#### [Extracted text]
::::::::::
Yeah its hard to tell from the one picture with the two switches whether the red wire attached to the switch is the one leaving the box or the one coiled around the black connecting to a HOT somewhere behind that 2nd switch in the box. 

Thats why I asked him to check which wire is always HOT or provide a better picture of the wiring inside that box.


----------



## hawkeye11 (Feb 11, 2012)

hammerlane said:


> Yeah its hard to tell from the one picture with the two switches whether the red wire attached to the switch is the one leaving the box or the one coiled around the black connecting to a HOT somewhere behind that 2nd switch in the box.
> 
> Thats why I asked him to check which wire is always HOT or provide a better picture of the wiring inside that box.


Well, that wouldn't make any difference whatsoever. From the picture, you can tell that the black and white are feed through the the 2nd switch, and are obviously the travellers. Therefore, one of the reds is the power and the other red is the feed to the switched outlet. It doesn't matter whether you feed power into the first switch or 2nd switch.


----------



## Stubbie (Jan 7, 2007)
::::::::::
A run of rows:
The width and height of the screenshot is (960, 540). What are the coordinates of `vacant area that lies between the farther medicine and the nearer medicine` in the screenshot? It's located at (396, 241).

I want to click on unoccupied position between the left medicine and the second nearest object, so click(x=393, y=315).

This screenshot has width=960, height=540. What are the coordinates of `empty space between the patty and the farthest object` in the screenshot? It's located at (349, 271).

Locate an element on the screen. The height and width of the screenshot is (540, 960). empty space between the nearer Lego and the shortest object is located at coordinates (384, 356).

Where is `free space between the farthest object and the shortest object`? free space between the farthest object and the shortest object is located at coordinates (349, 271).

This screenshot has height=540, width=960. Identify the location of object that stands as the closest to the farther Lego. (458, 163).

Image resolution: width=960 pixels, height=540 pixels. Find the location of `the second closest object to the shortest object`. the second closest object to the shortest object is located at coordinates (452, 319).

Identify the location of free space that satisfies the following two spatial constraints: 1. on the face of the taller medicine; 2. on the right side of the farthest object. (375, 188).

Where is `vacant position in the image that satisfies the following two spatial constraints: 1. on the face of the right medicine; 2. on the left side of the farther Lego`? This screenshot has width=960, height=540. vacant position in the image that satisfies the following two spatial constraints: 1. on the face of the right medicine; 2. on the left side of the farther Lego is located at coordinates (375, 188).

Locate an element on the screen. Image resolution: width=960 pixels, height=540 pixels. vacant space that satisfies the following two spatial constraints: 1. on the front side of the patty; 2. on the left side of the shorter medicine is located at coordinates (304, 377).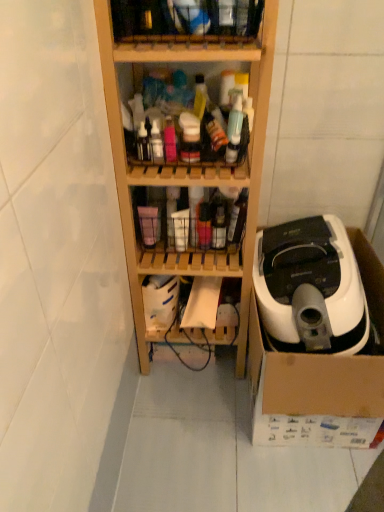
Question: Could you tell me if wooden shelf at upper center, positioned as the first shelf in top-to-bottom order, is turned towards white plastic vacuum cleaner at right?

Choices:
 (A) no
 (B) yes

Answer: (A)

Question: Can you confirm if wooden shelf at upper center, positioned as the first shelf in top-to-bottom order, is bigger than white plastic vacuum cleaner at right?

Choices:
 (A) no
 (B) yes

Answer: (A)

Question: From a real-world perspective, does wooden shelf at upper center, which is the fourth shelf in bottom-to-top order, stand above white plastic vacuum cleaner at right?

Choices:
 (A) no
 (B) yes

Answer: (B)

Question: From the image's perspective, is wooden shelf at upper center, positioned as the first shelf in top-to-bottom order, beneath white plastic vacuum cleaner at right?

Choices:
 (A) no
 (B) yes

Answer: (A)

Question: Is wooden shelf at upper center, positioned as the first shelf in top-to-bottom order, oriented away from white plastic vacuum cleaner at right?

Choices:
 (A) no
 (B) yes

Answer: (A)

Question: Relative to black rubber wire at lower center, is wooden shelf at upper center, which is the fourth shelf in bottom-to-top order, in front or behind?

Choices:
 (A) front
 (B) behind

Answer: (A)

Question: Is point (185, 35) positioned closer to the camera than point (208, 354)?

Choices:
 (A) closer
 (B) farther

Answer: (A)

Question: Considering the positions of wooden shelf at upper center, positioned as the first shelf in top-to-bottom order, and black rubber wire at lower center in the image, is wooden shelf at upper center, positioned as the first shelf in top-to-bottom order, bigger or smaller than black rubber wire at lower center?

Choices:
 (A) small
 (B) big

Answer: (B)

Question: From a real-world perspective, is wooden shelf at upper center, positioned as the first shelf in top-to-bottom order, positioned above or below black rubber wire at lower center?

Choices:
 (A) below
 (B) above

Answer: (B)

Question: Is black rubber wire at lower center taller or shorter than translucent plastic bottles at center, which is counted as the 3th shelf, starting from the bottom?

Choices:
 (A) tall
 (B) short

Answer: (A)

Question: Is black rubber wire at lower center situated inside translucent plastic bottles at center, which is counted as the 3th shelf, starting from the bottom, or outside?

Choices:
 (A) outside
 (B) inside

Answer: (A)

Question: Visually, is black rubber wire at lower center positioned to the left or to the right of translucent plastic bottles at center, which is counted as the 3th shelf, starting from the bottom?

Choices:
 (A) right
 (B) left

Answer: (B)

Question: Is black rubber wire at lower center bigger or smaller than translucent plastic bottles at center, placed as the second shelf when sorted from top to bottom?

Choices:
 (A) big
 (B) small

Answer: (B)

Question: From the image's perspective, is translucent plastic bottles at center, which is counted as the 1th shelf, starting from the bottom, located above or below white plastic vacuum cleaner at right?

Choices:
 (A) below
 (B) above

Answer: (B)

Question: Is point (167, 263) positioned closer to the camera than point (329, 287)?

Choices:
 (A) farther
 (B) closer

Answer: (A)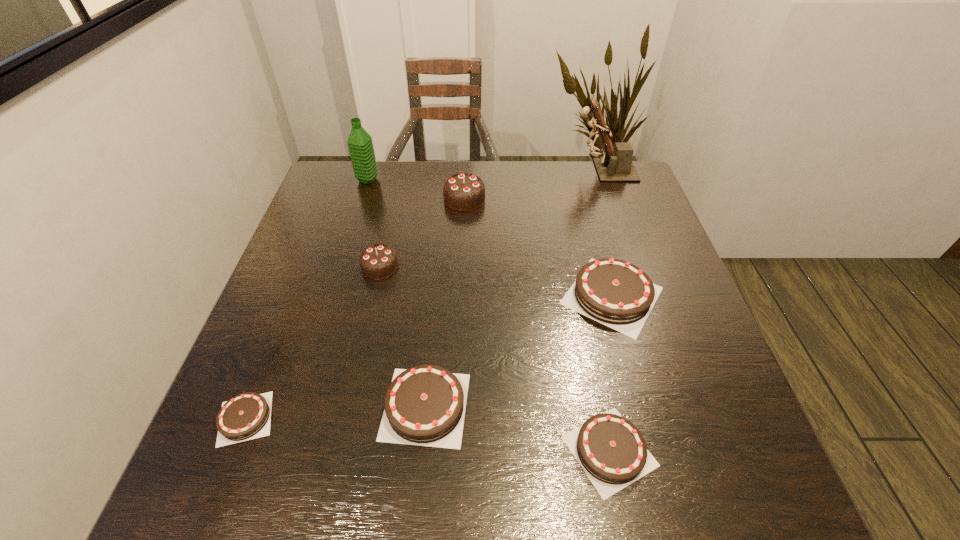
At what (x,y) coordinates should I click in order to perform the action: click on object that is the sixth closest to the seventh shortest object. Please return your answer as a coordinate pair (x, y). The image size is (960, 540). Looking at the image, I should click on coord(246,416).

Where is `chocolate cake that stands as the third closest to the second tallest object`? Image resolution: width=960 pixels, height=540 pixels. chocolate cake that stands as the third closest to the second tallest object is located at coordinates (618, 294).

At what (x,y) coordinates should I click in order to perform the action: click on the closest chocolate cake to the farthest brown chocolate cake. Please return your answer as a coordinate pair (x, y). Image resolution: width=960 pixels, height=540 pixels. Looking at the image, I should click on (611, 450).

Point out which brown chocolate cake is positioned as the second nearest to the tallest object. Please provide its 2D coordinates. Your answer should be formatted as a tuple, i.e. [(x, y)], where the tuple contains the x and y coordinates of a point satisfying the conditions above.

[(425, 405)]

In order to click on brown chocolate cake that is the fourth closest one to the bigger chocolate chocolate cake in this screenshot , I will do `click(246, 416)`.

This screenshot has height=540, width=960. I want to click on free point that satisfies the following two spatial constraints: 1. on the front-facing side of the brown figurine; 2. on the front side of the leftmost brown chocolate cake, so click(690, 418).

Identify the location of free spot that satisfies the following two spatial constraints: 1. on the front side of the second smallest brown chocolate cake; 2. on the right side of the third tallest object. (454, 451).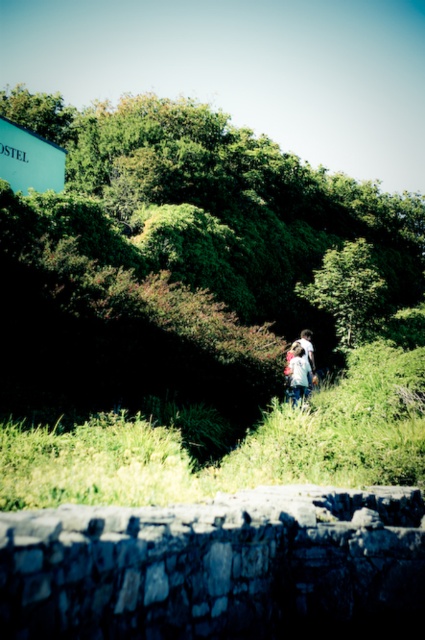
You are a photographer trying to capture a group photo of two people wearing a white matte jacket at center and a white cotton shirt at center. Since both are in the center, can you tell which one is more to the left?

The white matte jacket at center is positioned on the left side of white cotton shirt at center, so the white matte jacket at center is more to the left.

You are standing at the base of the stone wall and see the green painted signboard at upper left and the white matte jacket at center. You want to walk to the jacket first and then to the signboard. How many total feet will you walk?

The distance between the green painted signboard at upper left and the white matte jacket at center is 49.66 feet. Therefore, walking from the base of the stone wall to the jacket and then to the signboard would total 49.66 feet.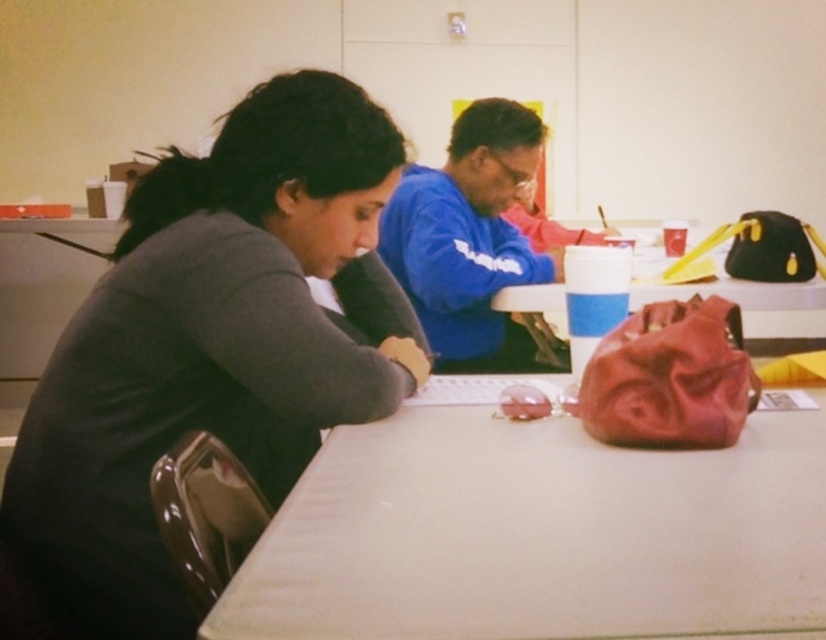
Who is higher up, blue fleece sweatshirt at center or rubberized red bag at center?

blue fleece sweatshirt at center is higher up.

Is blue fleece sweatshirt at center smaller than rubberized red bag at center?

No, blue fleece sweatshirt at center is not smaller than rubberized red bag at center.

What are the coordinates of `blue fleece sweatshirt at center` in the screenshot? It's located at (468, 230).

Find the location of `white matte table at center`. white matte table at center is located at coordinates (539, 534).

Is white matte table at center bigger than rubberized red bag at center?

Yes.

Between point (774, 516) and point (820, 326), which one is positioned behind?

Point (820, 326)

Where is `white matte table at center`? This screenshot has width=826, height=640. white matte table at center is located at coordinates (539, 534).

Is dark gray sweater at center above white matte table at center?

Yes.

Which of these two, dark gray sweater at center or white matte table at center, stands taller?

Standing taller between the two is dark gray sweater at center.

Does point (212, 221) come in front of point (820, 611)?

No, it is behind (820, 611).

The height and width of the screenshot is (640, 826). I want to click on dark gray sweater at center, so click(212, 346).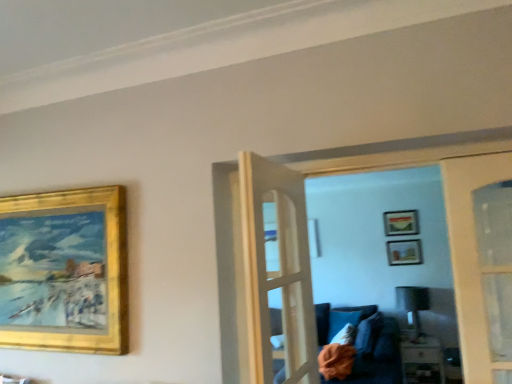
Question: Visually, is matte gold picture frame at upper center, positioned as the second picture frame in left-to-right order, positioned to the left or to the right of matte black lamp at center?

Choices:
 (A) right
 (B) left

Answer: (A)

Question: Considering the positions of matte gold picture frame at upper center, positioned as the second picture frame in left-to-right order, and matte black lamp at center in the image, is matte gold picture frame at upper center, positioned as the second picture frame in left-to-right order, taller or shorter than matte black lamp at center?

Choices:
 (A) short
 (B) tall

Answer: (A)

Question: Considering the real-world distances, which object is closest to the wooden table at lower right?

Choices:
 (A) matte black lamp at center
 (B) matte gold picture frame at upper center, positioned as the second picture frame in left-to-right order
 (C) matte gold picture frame at upper center, which ranks as the second picture frame in back-to-front order
 (D) gold/gilded picture frame at upper left, marked as the 3th picture frame in a back-to-front arrangement
 (E) white fabric pillow at lower center

Answer: (A)

Question: Which is nearer to the matte black lamp at center?

Choices:
 (A) matte gold picture frame at upper center, the second picture frame in the front-to-back sequence
 (B) white fabric pillow at lower center
 (C) matte gold picture frame at upper center, acting as the first picture frame starting from the back
 (D) gold/gilded picture frame at upper left, the third picture frame in the right-to-left sequence
 (E) wooden table at lower right

Answer: (A)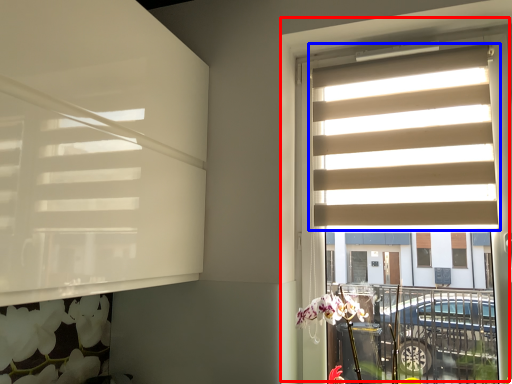
Question: Which of the following is the farthest to the observer, window (highlighted by a red box) or window blind (highlighted by a blue box)?

Choices:
 (A) window
 (B) window blind

Answer: (B)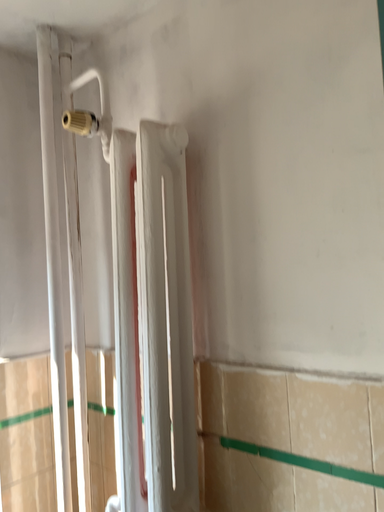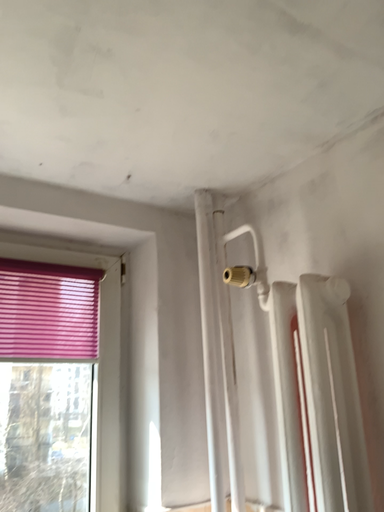
Question: Which way did the camera rotate in the video?

Choices:
 (A) rotated right
 (B) rotated left

Answer: (B)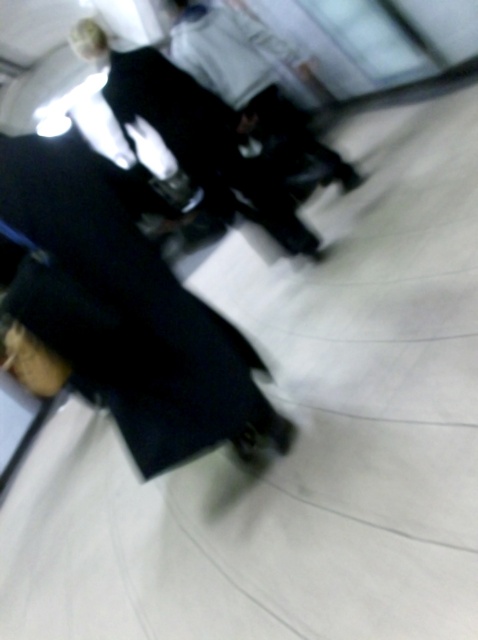
Question: Which point is closer to the camera?

Choices:
 (A) (188, 323)
 (B) (90, 29)
 (C) (228, 13)

Answer: (A)

Question: Is black fabric business suit at lower left smaller than dark fabric jacket at center?

Choices:
 (A) no
 (B) yes

Answer: (A)

Question: Estimate the real-world distances between objects in this image. Which object is closer to the black leather jacket at upper center?

Choices:
 (A) dark fabric jacket at center
 (B) black fabric business suit at lower left

Answer: (A)

Question: Estimate the real-world distances between objects in this image. Which object is closer to the black fabric business suit at lower left?

Choices:
 (A) black leather jacket at upper center
 (B) dark fabric jacket at center

Answer: (A)

Question: Can you confirm if black fabric business suit at lower left is bigger than dark fabric jacket at center?

Choices:
 (A) no
 (B) yes

Answer: (B)

Question: Does black fabric business suit at lower left have a greater width compared to dark fabric jacket at center?

Choices:
 (A) no
 (B) yes

Answer: (A)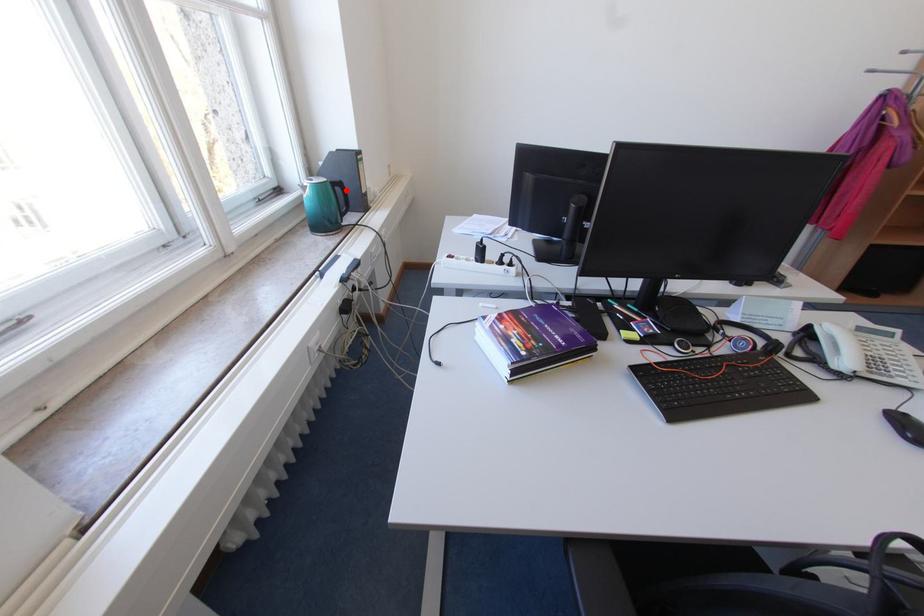
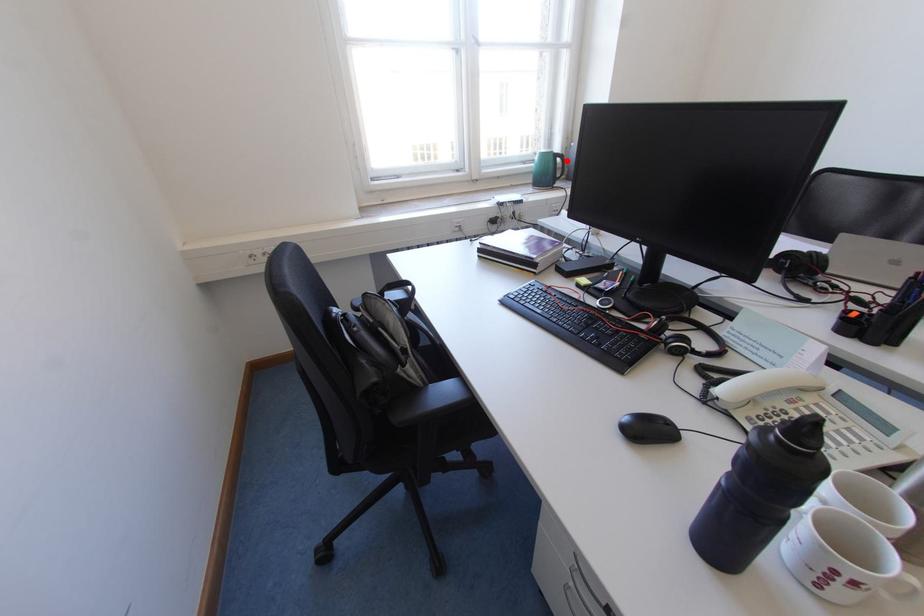
I am providing you with two images of the same scene from different viewpoints. A red point is marked on the first image and another point is marked on the second image. Is the marked point in image1 the same physical position as the marked point in image2?

Yes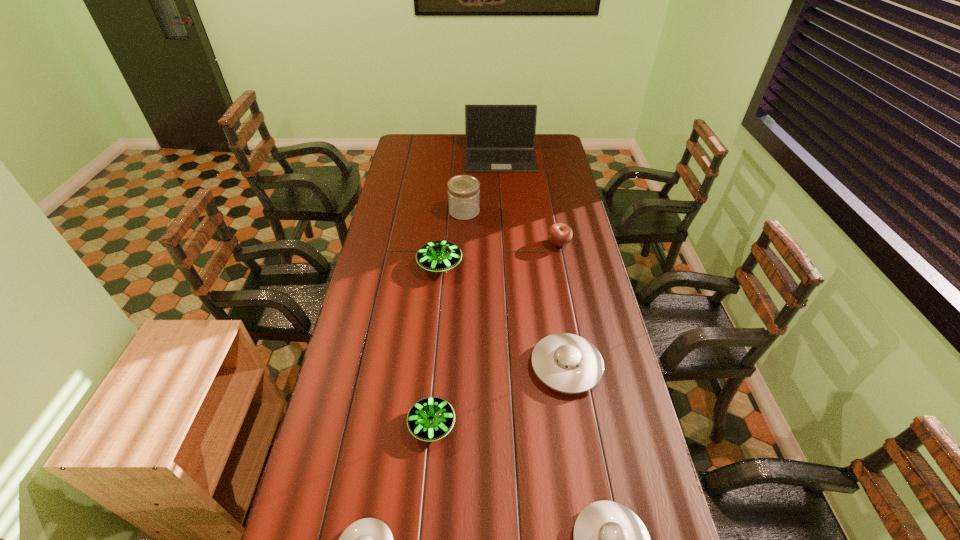
Locate an element on the screen. laptop is located at coordinates (499, 138).

Locate an element on the screen. The height and width of the screenshot is (540, 960). the farthest object is located at coordinates pos(499,138).

This screenshot has width=960, height=540. Identify the location of the seventh shortest object. (463, 190).

At what (x,y) coordinates should I click in order to perform the action: click on the second farthest object. Please return your answer as a coordinate pair (x, y). Looking at the image, I should click on (463, 190).

At what (x,y) coordinates should I click in order to perform the action: click on the farther green saucer. Please return your answer as a coordinate pair (x, y). Looking at the image, I should click on coord(437,256).

You are a GUI agent. You are given a task and a screenshot of the screen. Output one action in this format:
    pyautogui.click(x=<x>, y=<y>)
    Task: Click on the tallest saucer
    The height and width of the screenshot is (540, 960).
    Given the screenshot: What is the action you would take?
    (x=437, y=256)

Where is `apple`? apple is located at coordinates 560,234.

Find the location of a particular element. Image resolution: width=960 pixels, height=540 pixels. the fourth nearest saucer is located at coordinates (567, 363).

Locate an element on the screen. Image resolution: width=960 pixels, height=540 pixels. the fifth farthest object is located at coordinates (567, 363).

Identify the location of the third nearest saucer. (430, 419).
::::::::::
#### [Problem details]
Please answer these questions from the switch wiring thread:
1. What did hammerlane ask the person to check?
2. Which two wires does hawkeye11 call the travellers?
3. According to hawkeye11, what role does each red wire play?
The rows have nothing to do with the switch wiring thread.

#### [Answer to this exercise]
1. Which wire is always HOT, or else to provide a better picture of the wiring inside that box.
2. The black and the white.
3. One red is the power, and the other red is the feed to the switched outlet.